In a recent technical investigation, critical insights were discovered into the infrastructure associated with a suspected Chinese state-backed cyber actor known as “RedGolf.” The group, also referred to as APT41, BARIUM, or Earth Baku, came under scrutiny following a report by Recorded Future’s Insikt Group in March 2023. Their investigation unveiled significant connections to more recent campaigns, particularly infrastructure tied to mid-2024 attacks on Italian organizations.
The focal point of the analysis revolved around the utilization of historical Transport Layer Security (TLS) certificates, which offered distinct identifiers and operational patterns linked to the ongoing activity. The examination of GhostWolf’s infrastructure initiated with a comprehensive analysis of 39 IP addresses associated with the threat actor according to the Insikt Group’s IoC dataset.
A significant discovery involved certificates from the wolfSSL library, an open-source SSL/TLS library widely used in embedded systems and secure communications. One key anomaly identified was the alteration of the Organizational Unit (OU) field in these certificates – while legitimate example certificates used “Consulting_1024,” the malicious certificates changed this to “Support_1024,” resulting in a unique TLS fingerprint. Researchers proceeded to utilize the Hunt SSL History tool to unveil 122 IP addresses linked to this certificate’s SHA-256 hash.
Further refinement through JA4X fingerprinting – an advanced extension of the JA3 TLS fingerprinting method – narrowed down results to 41 unique IPs sharing a similar configuration. By amalgamating multiple distinctive indicators such as the anomalous OU field, certificate SHA-256 hash, and JA4X fingerprint, researchers developed advanced search queries to pinpoint still-active infrastructure related to GhostWolf.
Tools such as Hunt’s Advanced Search were instrumental in identifying six active IP addresses displaying consistent characteristics. These servers exhibited synchronized behavior, predominantly operating on HTTPS (port 443) or alternate ports like 8443. Noteworthy observations included the reuse of hosting providers spanning geographies such as The Constant Company, LLC, and Nebula Global LLC. Additionally, anomalies like overlapping IP ranges with previously identified threats reinforced suspicions of ongoing operations.
A server hosting a suspected variant of the GhostWolf certificate was also identified. This server’s certificate bore similarities to legitimate wolfSSL examples but showcased timestamps aligning closely with the Support_1024 infrastructure. Although definitive attribution to RedGolf remains ambiguous, the geographic location and hosting provider align with previously reported Command-and-Control operations.
This analysis underscores the tenacity of threat actors like RedGolf/APT41. Their consistent use of modified certificates, uniform hosting providers, and closely related IP ranges suggest a deliberate endeavor to sustain infrastructure longevity while evading detection. The findings accentuate the pivotal role of TLS certificate analysis and advanced fingerprinting techniques in detecting and tracking sophisticated threat actors.

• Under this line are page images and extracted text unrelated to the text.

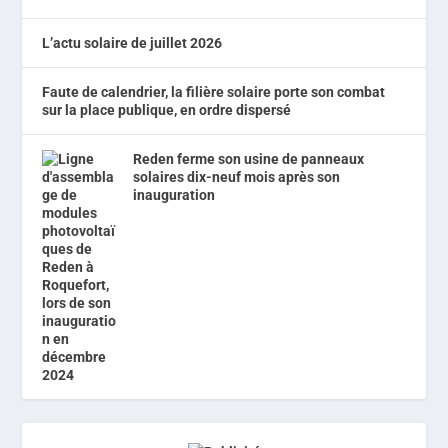
L’actu solaire de juillet 2026
Faute de calendrier, la filière solaire porte son combat
sur la place publique, en ordre dispersé
Reden ferme son usine de panneaux
solaires dix-neuf mois après son
inauguration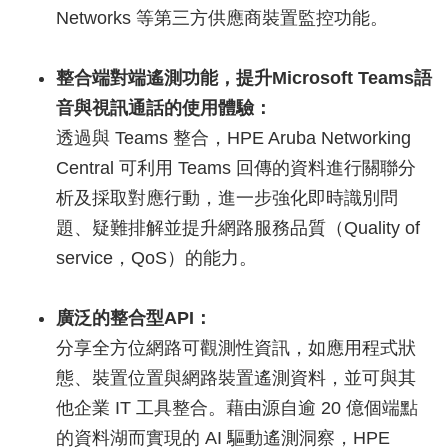
Networks 等第三方供應商裝置監控功能。
整合端對端遙測功能，提升Microsoft Teams語
音與視訊通話的使用體驗：
透過與 Teams 整合，HPE Aruba Networking
Central 可利用 Teams 回傳的資料進行關聯分
析及採取對應行動，進一步強化即時識別問
題、疑難排解並提升網路服務品質（Quality of
service，QoS）的能力。
廣泛的整合型API：
分享全方位網路可觀測性資訊，如應用程式狀
態、裝置位置與網路裝置遙測資料，並可與其
他企業 IT 工具整合。藉由源自逾 20 億個端點
的資料湖而實現的 AI 驅動遙測洞察，HPE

The continuation of subtle certificate modifications, along with consistent infrastructure setups, necessitates vigilant defense strategies. Regular analysis of TLS certificates for unusual fields and leveraging enhanced fingerprinting tools like JA4+ are crucial steps in detecting and isolating malicious server configurations from benign traffic. By embracing these practices, defenders can anticipate adversary activity, mitigate risks, and bolster overall network security posture.
The investigation into GhostWolf’s infrastructure exemplifies the significance of persistent monitoring and historical data analysis in combatting resolute state-backed cyber threats. This case serves as a reminder of the ever-evolving landscape of cyber threats and the importance of proactive defense measures to thwart malicious actors.